#### Excerpt to read

Since starting with the Sprint, I have cut my use of other foods by 75%. I used to feed a lot more phyto, but that is now significantly decreased. As a result, nuisance algae is almost completely gone.

My collection of nps corals includes many sun corals, dendros, balanos, rhizos, several varieties of gorgonias, chilli coral, fuzzy carrot and three dendronepthea as well as a studeroides some sponges and several stylaster lace corals.
All of them are doing excellent.
Also in my nps tank are a few miscellaneous lps corals. A chalice or two, a funghia, some palys and some blastomussa. They are very happy as well.

This was not a food that made a radical change within the first week of using it. The change has been gradual over the last four months, but I can say now that I am thrilled with the results.

It’s been four months since I started feeding this new food. I think it’s making them healthier. All my nps corals now seem to show a regular pattern of looking for food in the evening, which makes me think they are expecting dinner. (They open up more consistently than they did in the past)

Not sure who all carries Fauna Marin. I get it through Big Show frags.


----------



## TBemba (Jan 11, 2010)

Excellent review, questions, what’s the approximate food to fish/tank volume ratio? 
So you mix the food then place it on glass or live rock?
Do you turn you pumps skimmer off for a period of time and the dissolving food is then broadcast feed to corals?


Issues with types of fish dislodging the food and it breaking up too fast not allowing all fish to. Feed?

########
#### Recorded data

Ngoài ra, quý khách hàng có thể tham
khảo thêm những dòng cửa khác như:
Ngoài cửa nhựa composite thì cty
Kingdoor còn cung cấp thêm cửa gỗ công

########

Parts of the exercise:
1/ In the coral food review, condense the paragraph that begins "It’s been four months since" into two sentences, keeping its main facts.
2/ Pick up the coral food review after its final line and carry it forward.
None of the material is needed here.

Answers below:
1/ After four months on the new food, the corals seem healthier. All the nps corals now open up for food each evening, more consistently than before, as if expecting dinner.

2/
Last question is it next for all types of fish? Meat/algae eaters!


----------



## Crayon (Apr 13, 2014)

The powder is very fine. Mixing ratio is about 1/2 teaspoon for 130 gallons every second day so it goes a long way. I mix about that amount for my 55 gallon nps tank every day but this tank is hooked into an additional 150 gallons which I don’t feed so for me it works out.
I don’t turn off the pumps, but that’s my thing, turning them off would be fine.
This is not really a fish food, but I find that sometimes the fish will try and pick at it.

When I feed, I drop the food slurry in front of the pump and let it spread all through the tank.


----------



## littletnklvr (Nov 1, 2010)

This sounds interesting, I have always fed my corals but just mysis and phyto, and they grow very well but I would try this if I could find somewhere closer that has it I don't have a car and don't do online shopping tried to find it but can't find it anywhere!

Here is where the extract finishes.